Mimo niedawnego rozbicia RB Salzburg w Lidze Mistrzów aż 7:1, na krajowym podwórku piłkarze Bayernu Monachium nie radzą sobie ostatnimi czasy zbyt dobrze.
Przypominamy, że ostatnie dwa spotkania ligowe monachijczyków zakończyły się remisami – mowa o wynikach 1:1 z takimi zespołami jak Bayer 04 Leverkusen oraz TSG Hoffenheim.
Ponadto ostatnimi czasy można odnieść wrażenie, że „Bawarczycy” mają problem z wykorzystywaniem swoich okazji bramkowych. Wielu ekspertów uważa, że słaba dyspozycja FCB wynika głównie ze zbyt ofensywnego nastawienia mistrzów Niemiec. Innego zdania jest jednak Julian Nagelsmann.
− Ofensywna taktyka powodem problemów? W ciągu ostatnich kilku tygodni zadano mi to pytanie 1734 razy. Cały świat mówi, że Gnabry i Coman nie potrafią bronić – powiedział Nagelsmann.
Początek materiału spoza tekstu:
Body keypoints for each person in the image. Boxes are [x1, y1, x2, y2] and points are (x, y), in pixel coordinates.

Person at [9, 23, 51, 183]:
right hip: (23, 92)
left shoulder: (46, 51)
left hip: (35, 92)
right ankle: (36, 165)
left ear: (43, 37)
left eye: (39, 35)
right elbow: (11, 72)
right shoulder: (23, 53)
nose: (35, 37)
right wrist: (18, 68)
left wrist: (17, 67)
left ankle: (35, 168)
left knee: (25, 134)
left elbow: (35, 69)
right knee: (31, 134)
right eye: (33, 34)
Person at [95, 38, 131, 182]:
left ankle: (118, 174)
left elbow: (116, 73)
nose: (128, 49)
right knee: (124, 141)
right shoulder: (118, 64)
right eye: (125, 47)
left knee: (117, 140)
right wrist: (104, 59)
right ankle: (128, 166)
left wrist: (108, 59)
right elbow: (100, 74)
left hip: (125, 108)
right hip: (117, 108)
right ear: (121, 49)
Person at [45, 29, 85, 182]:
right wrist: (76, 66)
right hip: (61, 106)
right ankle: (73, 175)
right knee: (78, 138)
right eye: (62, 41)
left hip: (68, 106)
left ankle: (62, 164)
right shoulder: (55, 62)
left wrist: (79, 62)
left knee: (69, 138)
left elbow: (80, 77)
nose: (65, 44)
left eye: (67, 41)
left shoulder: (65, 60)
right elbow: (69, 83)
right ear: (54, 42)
− Oboje to potrafią, widzieliście to w tym meczu. To dwaj światowej klasy zawodnicy, którzy są profesjonalnymi piłkarzami, a obrona jest częścią tego zawodu – mówił dalej.
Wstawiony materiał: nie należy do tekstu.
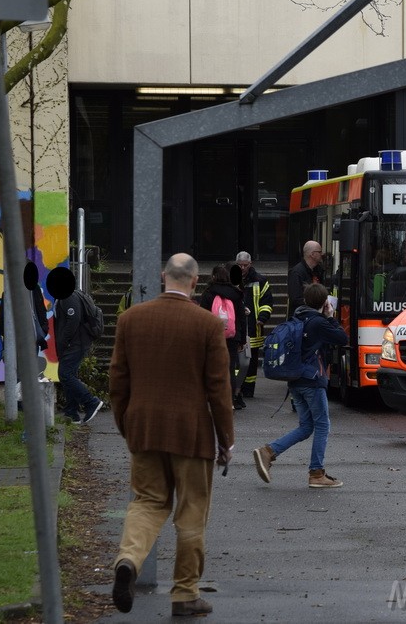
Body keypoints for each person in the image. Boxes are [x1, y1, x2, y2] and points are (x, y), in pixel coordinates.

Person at [108, 253, 234, 618]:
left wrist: (127, 425)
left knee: (147, 503)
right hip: (192, 435)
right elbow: (219, 390)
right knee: (191, 514)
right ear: (195, 282)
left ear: (164, 276)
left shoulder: (130, 320)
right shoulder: (208, 325)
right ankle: (184, 594)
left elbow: (118, 382)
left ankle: (129, 560)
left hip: (144, 431)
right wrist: (225, 440)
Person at [252, 283, 347, 489]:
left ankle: (268, 452)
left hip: (295, 379)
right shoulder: (319, 322)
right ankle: (316, 473)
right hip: (312, 380)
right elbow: (342, 337)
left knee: (306, 427)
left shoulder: (298, 316)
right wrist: (330, 316)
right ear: (324, 303)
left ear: (305, 300)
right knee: (322, 424)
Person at [46, 267, 104, 425]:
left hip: (76, 342)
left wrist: (62, 342)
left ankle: (90, 402)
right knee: (70, 374)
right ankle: (71, 412)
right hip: (77, 342)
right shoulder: (69, 295)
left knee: (65, 374)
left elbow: (73, 321)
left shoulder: (69, 297)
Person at [197, 264, 248, 410]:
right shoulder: (236, 293)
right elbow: (241, 318)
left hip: (212, 336)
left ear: (214, 276)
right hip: (232, 336)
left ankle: (212, 399)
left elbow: (203, 316)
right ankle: (229, 400)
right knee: (230, 368)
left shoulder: (208, 293)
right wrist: (242, 339)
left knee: (211, 367)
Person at [234, 251, 273, 400]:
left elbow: (267, 302)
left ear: (250, 264)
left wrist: (262, 318)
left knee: (251, 360)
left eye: (245, 265)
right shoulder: (232, 279)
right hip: (236, 326)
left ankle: (248, 389)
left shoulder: (260, 280)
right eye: (240, 265)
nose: (243, 268)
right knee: (238, 360)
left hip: (253, 327)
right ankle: (237, 387)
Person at [286, 240, 325, 316]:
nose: (322, 254)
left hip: (315, 315)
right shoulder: (296, 273)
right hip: (301, 317)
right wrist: (315, 302)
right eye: (319, 252)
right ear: (312, 254)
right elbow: (295, 299)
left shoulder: (319, 271)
Pod koniec konferencji prasowej, Julian Nagelsmann żartobliwie odniósł się również do pytania, czy wskutek podejmowanych przez niego decyzji i niektórych błędów, na jego głowie pojawiło się już wiele siwych włosów.
− Problem w tym, że nie rosną mi siwe włosy, tylko wypadają! Siwki nie są takie złe, ale ja ich nie mam. Nie mogę powiedzieć, czy jakieś wypadły. Dowiem się rano, kiedy skończy mi się szampon – podsumował Julian Nagelsmann.